*TASK DIRECTIONS*: Your answer must consist of every line from the data below that includes the word "following".
[RECORDS TO USE — start]
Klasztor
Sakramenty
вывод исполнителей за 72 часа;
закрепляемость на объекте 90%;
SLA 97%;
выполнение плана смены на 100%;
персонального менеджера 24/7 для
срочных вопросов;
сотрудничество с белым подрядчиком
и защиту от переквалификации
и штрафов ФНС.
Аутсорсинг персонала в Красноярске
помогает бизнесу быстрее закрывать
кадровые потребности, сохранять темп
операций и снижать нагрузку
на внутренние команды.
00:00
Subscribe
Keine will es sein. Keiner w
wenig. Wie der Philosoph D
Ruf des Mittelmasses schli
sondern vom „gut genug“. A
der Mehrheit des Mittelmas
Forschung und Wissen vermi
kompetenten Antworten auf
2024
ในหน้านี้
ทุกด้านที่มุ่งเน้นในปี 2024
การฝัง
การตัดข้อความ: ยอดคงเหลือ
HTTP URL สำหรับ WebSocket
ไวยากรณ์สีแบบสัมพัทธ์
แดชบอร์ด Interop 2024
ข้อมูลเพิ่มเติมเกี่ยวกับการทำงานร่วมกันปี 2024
[RECORDS TO USE — finish]
[RECORDS TO USE — start]
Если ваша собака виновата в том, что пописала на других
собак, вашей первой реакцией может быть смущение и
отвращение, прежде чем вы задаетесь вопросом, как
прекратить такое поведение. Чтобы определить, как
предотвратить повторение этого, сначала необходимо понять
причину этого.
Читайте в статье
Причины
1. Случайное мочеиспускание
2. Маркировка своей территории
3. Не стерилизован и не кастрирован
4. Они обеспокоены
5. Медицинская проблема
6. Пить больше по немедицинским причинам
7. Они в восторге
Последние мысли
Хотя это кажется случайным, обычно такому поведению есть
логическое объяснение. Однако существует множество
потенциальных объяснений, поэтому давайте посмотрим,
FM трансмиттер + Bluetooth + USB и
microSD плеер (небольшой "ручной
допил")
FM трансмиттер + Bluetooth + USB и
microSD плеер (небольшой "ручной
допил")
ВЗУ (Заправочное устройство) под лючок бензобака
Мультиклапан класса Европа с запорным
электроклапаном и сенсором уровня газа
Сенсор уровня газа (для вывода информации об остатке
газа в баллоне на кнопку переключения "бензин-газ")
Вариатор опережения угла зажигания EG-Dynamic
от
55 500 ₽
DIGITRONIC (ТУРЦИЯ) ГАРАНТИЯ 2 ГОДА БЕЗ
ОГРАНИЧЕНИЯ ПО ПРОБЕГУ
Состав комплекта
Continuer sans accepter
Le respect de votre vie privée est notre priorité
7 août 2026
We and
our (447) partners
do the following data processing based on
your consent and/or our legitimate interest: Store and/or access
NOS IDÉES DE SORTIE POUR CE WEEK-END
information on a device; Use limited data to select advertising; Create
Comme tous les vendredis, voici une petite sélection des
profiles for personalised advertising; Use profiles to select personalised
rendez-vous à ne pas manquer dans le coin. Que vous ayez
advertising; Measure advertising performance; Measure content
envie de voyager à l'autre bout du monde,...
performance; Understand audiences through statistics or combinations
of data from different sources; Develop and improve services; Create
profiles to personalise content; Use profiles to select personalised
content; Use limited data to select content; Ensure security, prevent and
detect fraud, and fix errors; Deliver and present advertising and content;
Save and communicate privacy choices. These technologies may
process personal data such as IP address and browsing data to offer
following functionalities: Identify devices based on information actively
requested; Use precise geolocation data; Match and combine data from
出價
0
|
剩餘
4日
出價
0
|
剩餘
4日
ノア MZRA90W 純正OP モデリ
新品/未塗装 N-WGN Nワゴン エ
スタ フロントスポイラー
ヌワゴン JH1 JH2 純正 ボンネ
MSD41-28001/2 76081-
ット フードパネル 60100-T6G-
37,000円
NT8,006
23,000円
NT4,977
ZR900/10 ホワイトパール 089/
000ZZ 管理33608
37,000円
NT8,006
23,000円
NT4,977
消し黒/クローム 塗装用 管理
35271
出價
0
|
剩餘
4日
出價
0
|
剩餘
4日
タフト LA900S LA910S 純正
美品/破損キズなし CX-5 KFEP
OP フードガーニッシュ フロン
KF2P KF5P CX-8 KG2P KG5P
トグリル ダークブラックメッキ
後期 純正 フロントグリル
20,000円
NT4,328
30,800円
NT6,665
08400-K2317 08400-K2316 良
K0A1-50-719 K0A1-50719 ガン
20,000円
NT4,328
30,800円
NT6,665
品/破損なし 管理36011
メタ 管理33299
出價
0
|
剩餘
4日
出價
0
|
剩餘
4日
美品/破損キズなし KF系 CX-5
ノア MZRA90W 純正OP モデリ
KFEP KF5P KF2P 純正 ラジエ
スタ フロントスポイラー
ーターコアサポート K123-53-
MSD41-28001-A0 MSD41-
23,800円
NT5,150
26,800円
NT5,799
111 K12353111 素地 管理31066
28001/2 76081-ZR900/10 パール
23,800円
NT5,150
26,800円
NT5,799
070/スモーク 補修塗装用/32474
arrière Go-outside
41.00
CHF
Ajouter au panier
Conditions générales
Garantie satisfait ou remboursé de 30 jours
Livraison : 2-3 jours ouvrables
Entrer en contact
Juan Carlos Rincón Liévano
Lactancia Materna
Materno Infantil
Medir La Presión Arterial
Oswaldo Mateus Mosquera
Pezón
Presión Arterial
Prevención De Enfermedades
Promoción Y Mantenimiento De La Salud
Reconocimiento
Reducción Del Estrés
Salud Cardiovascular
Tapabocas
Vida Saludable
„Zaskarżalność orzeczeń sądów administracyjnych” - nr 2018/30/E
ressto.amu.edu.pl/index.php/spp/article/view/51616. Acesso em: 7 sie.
[RECORDS TO USE — finish]
*SOLVED EXERCISE*:
do the following data processing based on
following functionalities: Identify devices based on information actively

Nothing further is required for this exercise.